# Blue rams(dwarf cichlid)



## rskb3467 (Mar 29, 2009)

I am looking to see what sex my blue rams are. I asked the owner of the fish store and she said there is no way to tell the difference. I found online it says something about a female having a pink belly but she said that it doesnt apply to rams and it was another species that get that. I am pretty sure the first one is a male and I am thinking 2nd one she sold me is also male. Anyone have any ideas or thoughts?? :fish:


----------



## emc7 (Jul 23, 2005)

They are really hard fish to tell. Side by side, I think males may have pointier fins or higher first dorsal spines, but since fish vary be individual (there are even a long-finned variety), its not definite. Males also tend to grow a little larger. 

Ah heres the quote:
"females grow slightly smaller in comparison, have less produced fin membranes and spines in the anterior portion of the dorsal fin and shorter ventral fins" from Linke-Stack, Dwarf cichlids:a handbook for their indentification, care, and breeding.

I think it meant pronounced, not produced. The book was translated, so it has some errors.


----------



## justintrask (Jun 29, 2008)

they both look female to me. the rams that we get in at that size, the males DEFINATELY have the first one or two points on the dorsal fin pointed, and the females DO get the pink bellies


----------



## Againsthecurent (Jan 22, 2009)

I have one with a pink belly and one without. I thought that was the primary indicator and the reason I bought them that way. They seem to be with each other at all times and hope that it's a good sign.


----------



## rskb3467 (Mar 29, 2009)

thanks for the input guys! These are always hanging out together too. Do the females only get the pink belly when they are ready to spawn or as they mature?


----------



## FlatLine (Dec 30, 2008)

The second one definitely looks female to me, the first one looks like one as well, but it's harder to tell...


----------



## rskb3467 (Mar 29, 2009)

I got a better picture of my blue rams together, hopefully this will help comfirm if they are both female or whatever their sexes are!!


----------



## gabigail (Mar 20, 2009)

the one on the left is a male, and the one on the right a female. Males are typically almond shaped....

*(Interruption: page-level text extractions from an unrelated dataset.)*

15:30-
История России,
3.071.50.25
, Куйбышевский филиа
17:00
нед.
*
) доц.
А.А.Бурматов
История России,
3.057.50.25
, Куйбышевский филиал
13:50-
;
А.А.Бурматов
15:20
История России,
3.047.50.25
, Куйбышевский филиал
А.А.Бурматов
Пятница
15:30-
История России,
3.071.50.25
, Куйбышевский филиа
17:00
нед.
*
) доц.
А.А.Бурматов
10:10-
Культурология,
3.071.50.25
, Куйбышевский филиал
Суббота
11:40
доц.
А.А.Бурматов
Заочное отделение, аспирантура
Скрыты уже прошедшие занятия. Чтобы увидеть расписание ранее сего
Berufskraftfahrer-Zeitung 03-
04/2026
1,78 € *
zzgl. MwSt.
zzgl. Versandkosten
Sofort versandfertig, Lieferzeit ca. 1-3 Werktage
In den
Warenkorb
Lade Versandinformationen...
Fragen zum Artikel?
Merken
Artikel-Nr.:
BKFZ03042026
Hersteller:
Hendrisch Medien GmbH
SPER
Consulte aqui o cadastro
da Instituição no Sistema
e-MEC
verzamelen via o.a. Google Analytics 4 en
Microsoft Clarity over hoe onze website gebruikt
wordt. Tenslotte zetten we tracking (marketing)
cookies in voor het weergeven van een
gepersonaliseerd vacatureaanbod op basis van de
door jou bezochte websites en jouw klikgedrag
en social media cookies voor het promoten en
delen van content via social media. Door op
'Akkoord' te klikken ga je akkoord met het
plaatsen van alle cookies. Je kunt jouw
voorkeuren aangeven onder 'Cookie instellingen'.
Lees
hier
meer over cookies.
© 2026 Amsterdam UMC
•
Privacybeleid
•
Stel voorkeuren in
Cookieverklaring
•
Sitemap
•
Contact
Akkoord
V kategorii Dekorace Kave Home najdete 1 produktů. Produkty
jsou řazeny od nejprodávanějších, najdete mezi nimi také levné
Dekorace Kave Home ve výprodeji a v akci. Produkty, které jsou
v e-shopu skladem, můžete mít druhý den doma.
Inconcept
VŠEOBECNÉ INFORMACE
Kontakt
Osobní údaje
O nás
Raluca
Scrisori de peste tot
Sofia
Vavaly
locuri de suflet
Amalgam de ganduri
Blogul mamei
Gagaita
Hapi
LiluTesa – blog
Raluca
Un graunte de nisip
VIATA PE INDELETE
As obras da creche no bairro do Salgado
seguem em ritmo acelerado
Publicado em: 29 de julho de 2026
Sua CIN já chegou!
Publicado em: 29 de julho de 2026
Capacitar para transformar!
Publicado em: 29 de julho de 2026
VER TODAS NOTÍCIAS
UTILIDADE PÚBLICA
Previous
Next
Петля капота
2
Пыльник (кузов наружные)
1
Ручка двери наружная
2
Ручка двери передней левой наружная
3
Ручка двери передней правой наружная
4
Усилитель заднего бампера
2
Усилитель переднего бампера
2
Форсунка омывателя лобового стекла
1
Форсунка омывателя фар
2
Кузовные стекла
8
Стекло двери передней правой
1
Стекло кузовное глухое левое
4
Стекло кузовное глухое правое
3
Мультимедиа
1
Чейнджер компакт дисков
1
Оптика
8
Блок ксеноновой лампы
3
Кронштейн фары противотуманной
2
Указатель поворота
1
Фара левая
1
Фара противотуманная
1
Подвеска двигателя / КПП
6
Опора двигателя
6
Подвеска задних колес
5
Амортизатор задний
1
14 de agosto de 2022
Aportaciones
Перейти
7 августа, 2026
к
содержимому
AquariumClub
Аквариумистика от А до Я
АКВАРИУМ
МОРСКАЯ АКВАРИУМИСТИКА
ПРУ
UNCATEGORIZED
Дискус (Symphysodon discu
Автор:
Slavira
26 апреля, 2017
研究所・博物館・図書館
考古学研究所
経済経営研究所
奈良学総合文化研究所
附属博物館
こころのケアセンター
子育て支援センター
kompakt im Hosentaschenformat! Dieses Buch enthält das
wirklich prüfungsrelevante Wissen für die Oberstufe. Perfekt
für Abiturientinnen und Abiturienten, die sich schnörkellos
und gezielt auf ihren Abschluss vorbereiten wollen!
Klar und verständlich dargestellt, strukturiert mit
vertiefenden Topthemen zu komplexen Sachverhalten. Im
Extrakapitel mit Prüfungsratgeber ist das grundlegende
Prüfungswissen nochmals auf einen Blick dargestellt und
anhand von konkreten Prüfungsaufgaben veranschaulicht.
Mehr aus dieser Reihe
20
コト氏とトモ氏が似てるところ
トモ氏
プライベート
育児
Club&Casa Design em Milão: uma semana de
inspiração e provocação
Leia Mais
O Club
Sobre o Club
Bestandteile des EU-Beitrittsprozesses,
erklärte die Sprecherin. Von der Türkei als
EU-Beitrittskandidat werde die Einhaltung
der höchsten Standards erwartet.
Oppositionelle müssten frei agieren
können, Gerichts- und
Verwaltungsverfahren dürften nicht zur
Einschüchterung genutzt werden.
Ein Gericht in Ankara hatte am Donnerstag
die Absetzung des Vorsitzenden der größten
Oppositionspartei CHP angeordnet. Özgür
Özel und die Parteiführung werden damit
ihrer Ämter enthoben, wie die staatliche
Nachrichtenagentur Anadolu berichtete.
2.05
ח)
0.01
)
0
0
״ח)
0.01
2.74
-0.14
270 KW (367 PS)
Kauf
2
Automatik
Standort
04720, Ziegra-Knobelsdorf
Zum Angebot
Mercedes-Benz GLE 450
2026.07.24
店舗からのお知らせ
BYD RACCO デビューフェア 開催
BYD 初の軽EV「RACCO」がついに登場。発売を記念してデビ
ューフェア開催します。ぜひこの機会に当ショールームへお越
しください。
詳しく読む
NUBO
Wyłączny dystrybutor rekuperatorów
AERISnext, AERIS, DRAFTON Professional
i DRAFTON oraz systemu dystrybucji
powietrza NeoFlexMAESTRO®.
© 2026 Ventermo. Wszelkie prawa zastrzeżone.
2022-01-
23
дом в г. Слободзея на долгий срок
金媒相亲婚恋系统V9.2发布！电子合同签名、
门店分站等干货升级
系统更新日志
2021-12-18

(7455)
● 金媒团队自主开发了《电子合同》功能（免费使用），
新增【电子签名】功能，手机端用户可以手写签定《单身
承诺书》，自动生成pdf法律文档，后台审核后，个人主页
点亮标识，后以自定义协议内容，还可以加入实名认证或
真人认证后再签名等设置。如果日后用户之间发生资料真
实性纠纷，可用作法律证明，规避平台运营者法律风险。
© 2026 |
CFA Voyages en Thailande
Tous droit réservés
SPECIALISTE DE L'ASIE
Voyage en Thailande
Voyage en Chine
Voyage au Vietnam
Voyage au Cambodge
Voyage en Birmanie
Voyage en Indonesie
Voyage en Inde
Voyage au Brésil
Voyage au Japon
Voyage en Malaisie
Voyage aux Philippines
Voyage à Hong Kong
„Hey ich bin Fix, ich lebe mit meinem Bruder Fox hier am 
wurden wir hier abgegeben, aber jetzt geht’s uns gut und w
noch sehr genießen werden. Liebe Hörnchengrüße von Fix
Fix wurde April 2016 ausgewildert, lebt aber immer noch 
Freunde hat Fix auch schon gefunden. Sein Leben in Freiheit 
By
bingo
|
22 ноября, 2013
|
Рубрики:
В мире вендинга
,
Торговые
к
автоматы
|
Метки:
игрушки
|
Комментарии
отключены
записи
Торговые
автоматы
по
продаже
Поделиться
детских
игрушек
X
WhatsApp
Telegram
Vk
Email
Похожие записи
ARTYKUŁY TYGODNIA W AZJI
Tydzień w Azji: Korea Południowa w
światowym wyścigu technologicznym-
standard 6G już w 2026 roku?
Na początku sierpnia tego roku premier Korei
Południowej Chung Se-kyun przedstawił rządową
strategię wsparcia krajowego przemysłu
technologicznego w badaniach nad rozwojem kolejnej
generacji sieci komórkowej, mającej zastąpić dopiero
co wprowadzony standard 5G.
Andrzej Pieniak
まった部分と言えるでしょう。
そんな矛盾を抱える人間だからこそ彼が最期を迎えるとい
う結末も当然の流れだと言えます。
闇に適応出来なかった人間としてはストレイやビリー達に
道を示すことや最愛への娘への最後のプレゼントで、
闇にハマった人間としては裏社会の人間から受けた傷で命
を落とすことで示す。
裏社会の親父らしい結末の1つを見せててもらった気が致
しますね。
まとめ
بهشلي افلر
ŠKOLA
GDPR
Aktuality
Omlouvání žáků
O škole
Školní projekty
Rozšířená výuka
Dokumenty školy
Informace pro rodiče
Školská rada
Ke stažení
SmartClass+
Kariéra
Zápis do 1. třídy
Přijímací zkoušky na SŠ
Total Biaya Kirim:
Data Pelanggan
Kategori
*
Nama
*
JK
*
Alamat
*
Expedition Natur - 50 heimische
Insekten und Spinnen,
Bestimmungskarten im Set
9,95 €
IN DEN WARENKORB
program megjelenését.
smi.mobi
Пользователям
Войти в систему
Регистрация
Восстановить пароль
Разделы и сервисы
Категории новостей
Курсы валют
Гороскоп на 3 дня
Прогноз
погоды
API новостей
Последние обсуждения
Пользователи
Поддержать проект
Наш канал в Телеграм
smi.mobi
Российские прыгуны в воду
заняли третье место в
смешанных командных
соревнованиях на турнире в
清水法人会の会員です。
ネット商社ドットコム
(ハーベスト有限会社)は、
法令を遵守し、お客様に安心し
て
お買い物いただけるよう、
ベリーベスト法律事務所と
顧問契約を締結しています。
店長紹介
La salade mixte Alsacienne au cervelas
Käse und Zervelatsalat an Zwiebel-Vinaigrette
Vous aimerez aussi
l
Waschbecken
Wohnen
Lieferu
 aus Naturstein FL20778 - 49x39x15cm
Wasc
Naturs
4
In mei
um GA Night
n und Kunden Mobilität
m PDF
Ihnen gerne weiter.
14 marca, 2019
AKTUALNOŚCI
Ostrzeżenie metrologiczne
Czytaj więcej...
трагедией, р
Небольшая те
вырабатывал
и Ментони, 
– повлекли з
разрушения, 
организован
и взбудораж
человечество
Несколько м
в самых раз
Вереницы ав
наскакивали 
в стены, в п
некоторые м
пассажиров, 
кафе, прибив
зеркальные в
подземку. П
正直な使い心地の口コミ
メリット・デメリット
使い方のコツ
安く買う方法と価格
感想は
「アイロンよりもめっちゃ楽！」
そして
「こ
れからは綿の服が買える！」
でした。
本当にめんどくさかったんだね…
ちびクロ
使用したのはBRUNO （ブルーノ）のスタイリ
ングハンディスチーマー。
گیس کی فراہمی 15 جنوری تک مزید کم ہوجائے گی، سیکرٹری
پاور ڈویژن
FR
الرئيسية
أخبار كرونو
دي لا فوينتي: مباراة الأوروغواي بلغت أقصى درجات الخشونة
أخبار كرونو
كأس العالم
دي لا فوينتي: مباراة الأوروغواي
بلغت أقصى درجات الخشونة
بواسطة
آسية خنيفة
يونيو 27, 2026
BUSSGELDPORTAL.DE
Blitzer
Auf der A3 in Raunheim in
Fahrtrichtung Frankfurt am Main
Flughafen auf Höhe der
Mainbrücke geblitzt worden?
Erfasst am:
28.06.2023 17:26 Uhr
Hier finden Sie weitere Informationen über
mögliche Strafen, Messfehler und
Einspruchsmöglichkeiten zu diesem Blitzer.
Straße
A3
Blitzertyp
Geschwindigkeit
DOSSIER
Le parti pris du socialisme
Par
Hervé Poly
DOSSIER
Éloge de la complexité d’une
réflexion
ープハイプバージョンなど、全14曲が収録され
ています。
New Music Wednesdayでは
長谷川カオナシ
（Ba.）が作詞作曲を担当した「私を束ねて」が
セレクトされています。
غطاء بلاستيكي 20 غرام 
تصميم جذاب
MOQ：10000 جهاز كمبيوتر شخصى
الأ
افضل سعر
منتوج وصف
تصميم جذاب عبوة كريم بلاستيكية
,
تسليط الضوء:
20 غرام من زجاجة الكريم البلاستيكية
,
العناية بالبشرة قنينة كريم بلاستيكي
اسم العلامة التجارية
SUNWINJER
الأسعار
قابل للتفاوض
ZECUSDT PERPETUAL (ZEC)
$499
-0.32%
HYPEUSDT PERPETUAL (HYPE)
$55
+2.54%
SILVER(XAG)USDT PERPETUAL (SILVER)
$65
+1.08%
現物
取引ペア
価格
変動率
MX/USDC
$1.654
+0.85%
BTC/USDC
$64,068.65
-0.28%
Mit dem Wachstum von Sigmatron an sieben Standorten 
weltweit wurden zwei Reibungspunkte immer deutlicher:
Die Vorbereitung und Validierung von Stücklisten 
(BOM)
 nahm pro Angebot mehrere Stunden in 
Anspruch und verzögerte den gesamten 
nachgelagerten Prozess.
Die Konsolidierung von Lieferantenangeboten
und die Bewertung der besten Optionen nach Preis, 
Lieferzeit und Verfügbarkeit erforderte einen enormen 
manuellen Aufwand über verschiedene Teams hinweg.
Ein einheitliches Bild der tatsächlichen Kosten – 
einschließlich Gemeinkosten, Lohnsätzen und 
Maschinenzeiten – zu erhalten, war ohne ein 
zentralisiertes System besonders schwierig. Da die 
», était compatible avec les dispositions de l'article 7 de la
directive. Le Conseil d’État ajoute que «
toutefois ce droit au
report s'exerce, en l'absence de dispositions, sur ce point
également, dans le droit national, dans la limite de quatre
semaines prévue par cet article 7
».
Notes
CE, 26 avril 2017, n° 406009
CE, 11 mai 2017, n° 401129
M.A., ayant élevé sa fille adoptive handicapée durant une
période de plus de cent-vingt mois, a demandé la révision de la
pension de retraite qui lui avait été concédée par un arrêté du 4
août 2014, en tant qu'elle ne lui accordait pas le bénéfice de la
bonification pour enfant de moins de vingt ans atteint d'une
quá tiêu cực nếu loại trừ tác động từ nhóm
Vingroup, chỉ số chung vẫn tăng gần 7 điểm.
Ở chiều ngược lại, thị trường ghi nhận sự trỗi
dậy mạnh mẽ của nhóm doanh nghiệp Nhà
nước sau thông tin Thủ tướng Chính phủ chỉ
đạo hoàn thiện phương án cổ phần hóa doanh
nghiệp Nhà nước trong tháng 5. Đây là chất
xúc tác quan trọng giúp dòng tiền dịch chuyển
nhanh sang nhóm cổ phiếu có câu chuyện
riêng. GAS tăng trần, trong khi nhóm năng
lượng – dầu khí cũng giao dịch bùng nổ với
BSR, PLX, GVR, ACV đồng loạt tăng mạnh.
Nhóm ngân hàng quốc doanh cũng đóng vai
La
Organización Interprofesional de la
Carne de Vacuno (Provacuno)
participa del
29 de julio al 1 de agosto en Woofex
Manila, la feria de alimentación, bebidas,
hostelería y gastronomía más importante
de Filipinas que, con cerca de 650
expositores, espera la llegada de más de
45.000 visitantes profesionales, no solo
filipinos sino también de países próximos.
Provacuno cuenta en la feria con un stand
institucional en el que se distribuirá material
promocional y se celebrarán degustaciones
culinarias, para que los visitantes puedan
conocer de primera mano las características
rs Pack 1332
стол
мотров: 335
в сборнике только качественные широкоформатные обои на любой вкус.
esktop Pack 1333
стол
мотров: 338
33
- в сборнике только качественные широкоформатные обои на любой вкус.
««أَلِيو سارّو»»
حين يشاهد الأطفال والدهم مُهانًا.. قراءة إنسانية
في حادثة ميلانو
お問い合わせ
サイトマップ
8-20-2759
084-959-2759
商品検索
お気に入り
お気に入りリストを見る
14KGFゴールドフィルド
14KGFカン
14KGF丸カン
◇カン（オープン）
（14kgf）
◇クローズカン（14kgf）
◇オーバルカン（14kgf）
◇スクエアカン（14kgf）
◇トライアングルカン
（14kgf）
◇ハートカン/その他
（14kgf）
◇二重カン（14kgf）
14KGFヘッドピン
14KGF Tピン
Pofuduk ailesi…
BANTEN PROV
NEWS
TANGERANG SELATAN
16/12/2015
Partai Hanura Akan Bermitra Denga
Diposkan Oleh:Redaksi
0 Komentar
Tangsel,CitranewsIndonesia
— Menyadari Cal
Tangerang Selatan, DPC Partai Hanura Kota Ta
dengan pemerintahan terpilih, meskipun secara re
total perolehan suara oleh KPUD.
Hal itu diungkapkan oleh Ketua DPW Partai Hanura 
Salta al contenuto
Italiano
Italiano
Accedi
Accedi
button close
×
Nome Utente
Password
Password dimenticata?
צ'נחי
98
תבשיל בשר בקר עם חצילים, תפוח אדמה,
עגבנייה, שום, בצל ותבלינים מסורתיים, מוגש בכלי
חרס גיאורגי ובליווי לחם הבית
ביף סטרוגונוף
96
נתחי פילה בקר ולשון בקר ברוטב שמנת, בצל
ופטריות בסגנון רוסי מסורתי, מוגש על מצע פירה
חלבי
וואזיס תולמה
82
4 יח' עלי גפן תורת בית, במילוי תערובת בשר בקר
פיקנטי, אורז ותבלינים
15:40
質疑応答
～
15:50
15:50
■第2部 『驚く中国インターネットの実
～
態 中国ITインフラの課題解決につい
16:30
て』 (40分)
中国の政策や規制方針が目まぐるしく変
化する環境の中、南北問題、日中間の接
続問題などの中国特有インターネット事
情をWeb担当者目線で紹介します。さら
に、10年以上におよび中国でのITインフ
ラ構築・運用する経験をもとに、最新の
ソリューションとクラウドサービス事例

My female ram got sort of a rosy glow before she popped.....

Best of luck with the bubbas!


----------



## Abbyrose (Sep 21, 2007)

Interesting question. I have read that females have a black line down the front of their ventral fins, while the males don't. This is the only marking that is always visible in a female. They can make their bellies more or less pink, depending on how interested they are in a male.


----------



## Guest (Oct 19, 2009)

i have 7 rams and have FINALLY figured out the 1 distinguishing trait that will set apart a male from the female. it has to be the Ray. in a male the 2nd and/or 3rd ray will be way higher than the rest of the rays where as the females will be more or less in line with the other ray. also, a female would have blue/gold speckles inside the black spot where as the males spot would be solid black with coloration on the fring of the spot.

that pink color isnt a sign of interest. its a sign of egg laden ovas. if you see a ram with a pink tummy, be assured that is a female.


----------